- TRECHO PARA ANÁLISE
The way I see it, you’re probably freest from the ages one to four
Around the age of five you’re shipped away for your body to be stored
They promise education, but really they give you tests and scores
And they predictin’ prison population by who scoring the lowest
And usually the lowest scores the poorest and they look like me

And every day on evening news they feed you fear for free
And you so numb you watch the cops choke out a man like me
And ‘til my voice goes from a shriek to whisper, “I can’t breathe”
And you sit there in the house on couch and watch it on TV
The most you give’s a Twitter rant and call it a tragedy

But truly the travesty, you’ve been robbed of your empathy
Replaced it with apathy, I wish I could magically
Fast forward the future so then you can face it
And see how fucked up it’ll be.

O mais bizarro é que as linhas destacadas são uma referência ao assassinato de Eric Garner em 2014 por parte da polícia americana, citando as mesmas palavras que ecoam na mente de todo negro hoje ditas por George Floyd, antes de ser assassinado por um policial branco. A repetição da brutalidade policial é um tema recorrente durante todo o disco, com Mike sendo sempre pontual em suas críticas.

- LISTA DE DADOS
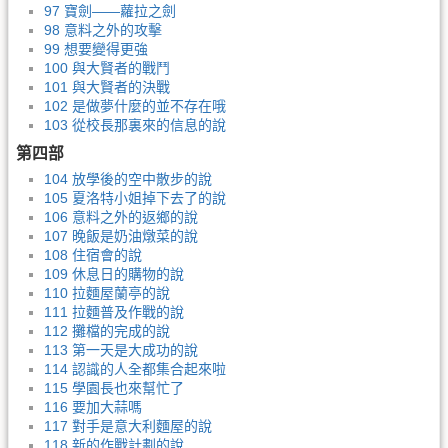
97 寶劍——蘿拉之劍
98 意料之外的攻擊
99 想要變得更強
100 與大賢者的戰鬥
101 與大賢者的決戰
102 是做夢什麼的並不存在哦
103 從校長那裏來的信息的說
第四部
104 放學後的空中散步的說
105 夏洛特小姐掉下去了的說
106 意料之外的返鄉的說
107 晚飯是奶油燉菜的說
108 住宿會的說
109 休息日的購物的說
110 拉麵屋蘭亭的說
111 拉麵普及作戰的說
112 攤檔的完成的說
113 第一天是大成功的說
114 認識的人全都集合起來啦
115 學園長也來幫忙了
116 要加大蒜嗎
117 對手是意大利麵屋的說
118 新的作戰計劃的說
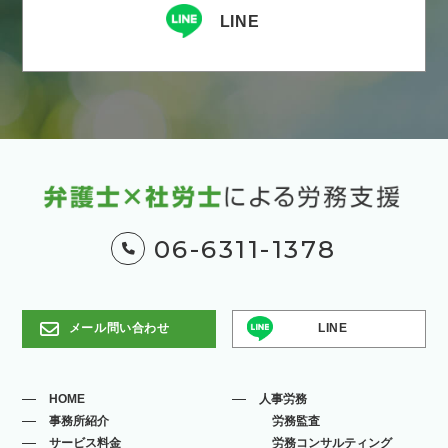
LINE
06-6311-1378
メール問い合わせ
LINE
HOME
人事労務
事務所紹介
労務監査
サービス料金
労務コンサルティング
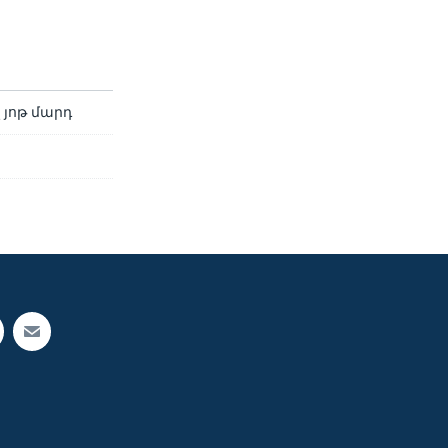
 յոթ մարդ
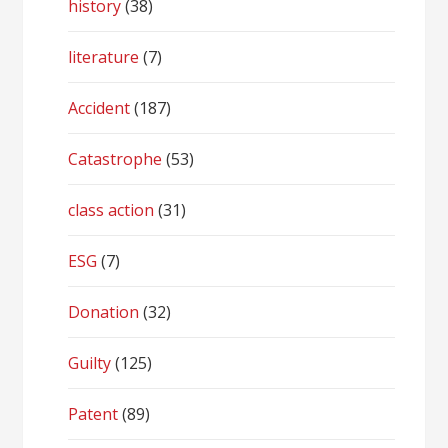
history
(38)
literature
(7)
Accident
(187)
Catastrophe
(53)
class action
(31)
ESG
(7)
Donation
(32)
Guilty
(125)
Patent
(89)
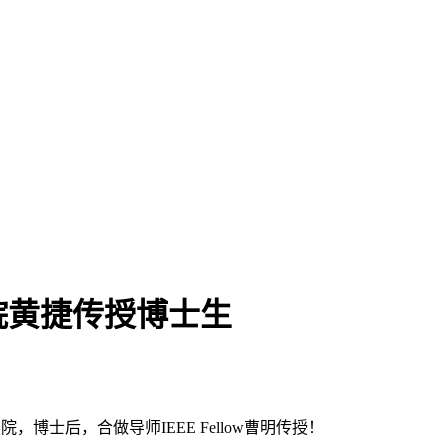
院黄捷传授博士生
院，博士后，合做导师IEEE Fellow曹明传授！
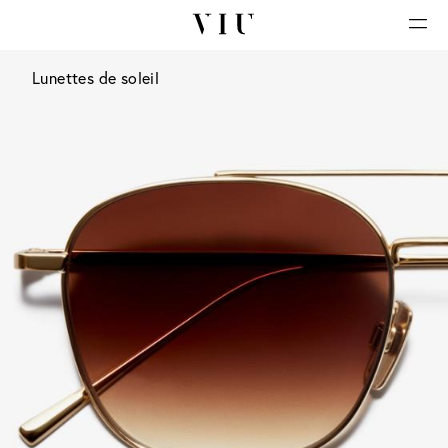
Lunettes de soleil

- TAREFAS OBRIGATÓRIAS
• 1. Responda com base no trecho:
(a) Segundo os versos, por volta de que idade a pessoa é mandada embora para ter o corpo guardado?
(b) A que assassinato o comentário diz que as linhas destacadas fazem referência?
(c) Que tema o comentário aponta como recorrente durante todo o disco?
• 2. Resuma o trecho em duas frases.
• 3. Transcreva do trecho tudo o que vai de "And you sit" até "up it’ll be.".

- RESULTADOS DO EXERCÍCIO
• 1.
(a) Por volta dos cinco anos ("Around the age of five").
(b) Ao assassinato de Eric Garner em 2014 pela polícia americana.
(c) A repetição da brutalidade policial.

• 2. Os versos criticam uma promessa de educação que se resume a testes e notas, o medo servido todo dia no noticiário e a apatia de quem vê pela TV a polícia sufocar um homem. O comentário em português afirma que as linhas destacadas se referem ao assassinato de Eric Garner em 2014 pela polícia americana e que a brutalidade policial é tema recorrente em todo o disco.

• 3.
And you sit there in the house on couch and watch it on TV
The most you give’s a Twitter rant and call it a tragedy

But truly the travesty, you’ve been robbed of your empathy
Replaced it with apathy, I wish I could magically
Fast forward the future so then you can face it
And see how fucked up it’ll be.